Noih! Padre e figlio creativi. Ok, diciamolo. Diventare padre ti sconvolge la vita. Si passa dal pensare solo a se stessi al dedicarsi anima e corpo a un fagottino di pochi chili, inerme, che ha bisogno di te più o meno 24 ore al giorno (a volte 25). Il primo sguardo tra me e mio figlio è stato intenso, mi sono perso nei suoi occhi e non sono mai più riuscito ad uscirne.
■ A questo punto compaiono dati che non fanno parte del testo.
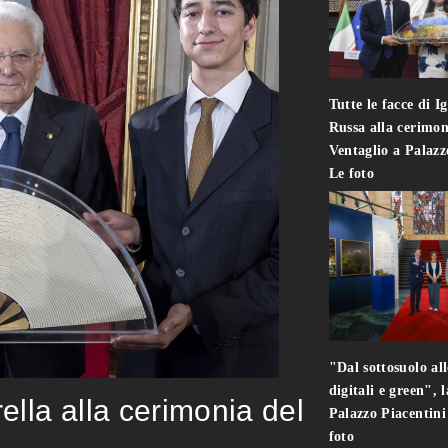
Tutte le facce di I
Russa alla cerimon
Ventaglio a Palaz
Le foto
"Dal sottosuolo all
digitali e green", 
rella alla cerimonia del
Palazzo Piacentin
foto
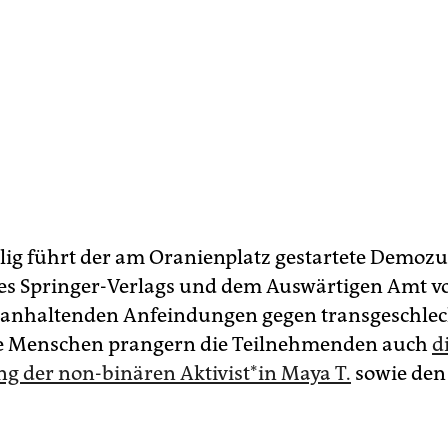
llig führt der am Oranienplatz gestartete Demoz
s Springer-Verlags und dem Auswärtigen Amt v
anhaltenden Anfeindungen gegen transgeschlec
e Menschen prangern die Teilnehmenden auch
d
g der non-binären Ak­ti­vis­t*in Maya T.
sowie den 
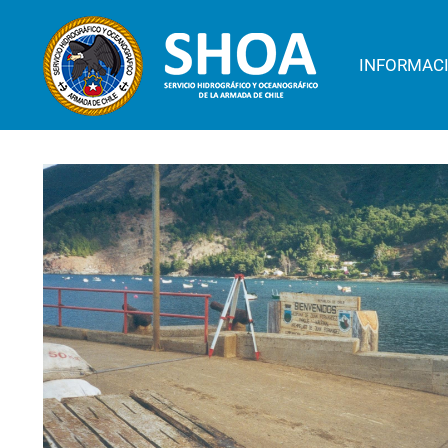
INFORMAC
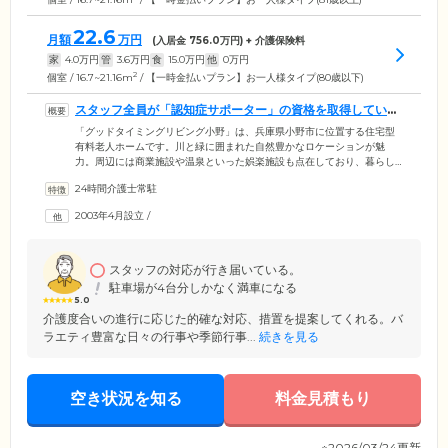
22.6
月額
万円
(入居金
756.0
万円) + 介護保険料
家
4.0
万円
管
3.6
万円
食
15.0
万円
他
0
万円
2
個室 / 16.7~21.16m
/ 【一時金払いプラン】お一人様タイプ(80歳以下)
スタッフ全員が「認知症サポーター」の資格を取得していま
す
「グッドタイミングリビング小野」は、兵庫県小野市に位置する住宅型
有料老人ホームです。川と緑に囲まれた自然豊かなロケーションが魅
力。周辺には商業施設や温泉といった娯楽施設も点在しており、暮らし
やすい環境です。館内には、経験豊富なケアスタッフが常駐。ご入居者
24時間介護士常駐
様の日常生活をきめ細やかにお手伝いしていますので、ぜひお気軽にお
声がけください。また、ケアに従事するスタッフは、全員が「認知症サ
2003年4月設立
/
ポーター」の資格を取得しています。さらに、協力医療機関との密な連
携により、緊急時の対応もスムーズです。安心と快適さを兼ね備えた住
まいで、充実した日々をお過ごしください。
スタッフの対応が行き届いている。
駐車場が4台分しかなく満車になる
5.0
介護度合いの進行に応じた的確な対応、措置を提案してくれる。バ
ラエティ豊富な日々の行事や季節行事...
続きを見る
空き状況を知る
料金見積もり
※2026/03/24更新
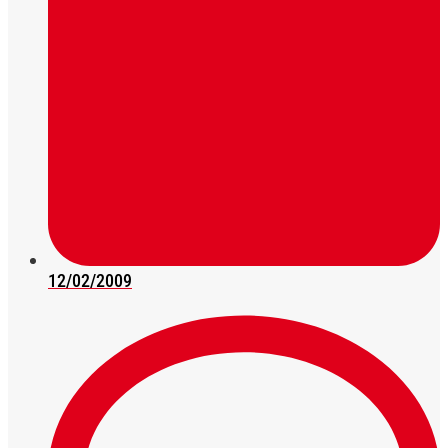
12/02/2009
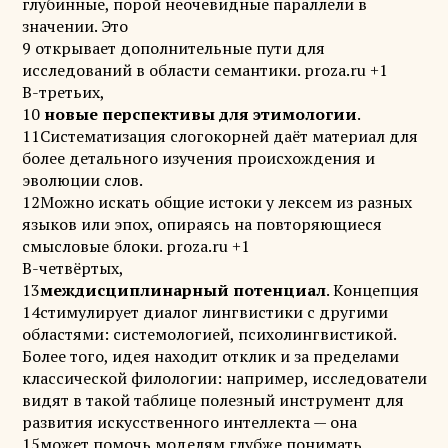
глубинные, порой неочевидные параллели в
значении. Это
9 открывает дополнительные пути для
исследований в области семантики. proza.ru +1
В-третьих,
10
новые перспективы для этимологии
.
11Систематизация слогокорней даёт материал для
более детального изучения происхождения и
эволюции слов.
12Можно искать общие истоки у лексем из разных
языков или эпох, опираясь на повторяющиеся
смысловые блоки. proza.ru +1
В-четвёртых,
13
междисциплинарный потенциал
. Концепция
14стимулирует диалог лингвистики с другими
областями: системологией, психолингвистикой.
Более того, идея находит отклик и за пределами
классической филологии: например, исследователи
видят в такой таблице полезный инструмент для
развития искусственного интеллекта — она
15может помочь моделям глубже понимать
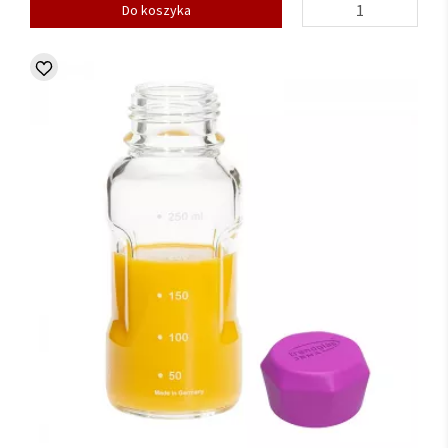
Do koszyka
Ora Noah ha tre anni e 5 mesi (eh sì, si calcolano ancora i mesi), non starei mai senza di lui. La mattina mi sveglia infatti dolcemente saltando come un giaguaro sopra il mio stomaco a mo’ di schiacciasassi. Ogni giorno andiamo insieme all’asilo parlando di quello che vuole mangiare la sera (è un golosone), e la sera ci addormentiamo molte volte insieme. È la mia vita insomma. Per questo motivo ho deciso di unire l’utile al dilettevole. visto che ogni tanto mi chiede cosa faccio al lavoro, ho cercato di spiegargli che faccio il giornalista ( e qui si è aperto un altro discorso che riprenderò in futuro). Mi sono dunque chiesto: “Perché non spiegare quello che ci circonda, la cronaca di ogni giorno partendo  dalle parole e dai disegni di Noah?”. Da questa idea nasce Noih, perché noi tutti siamo stati in passato dei piccoli Noah.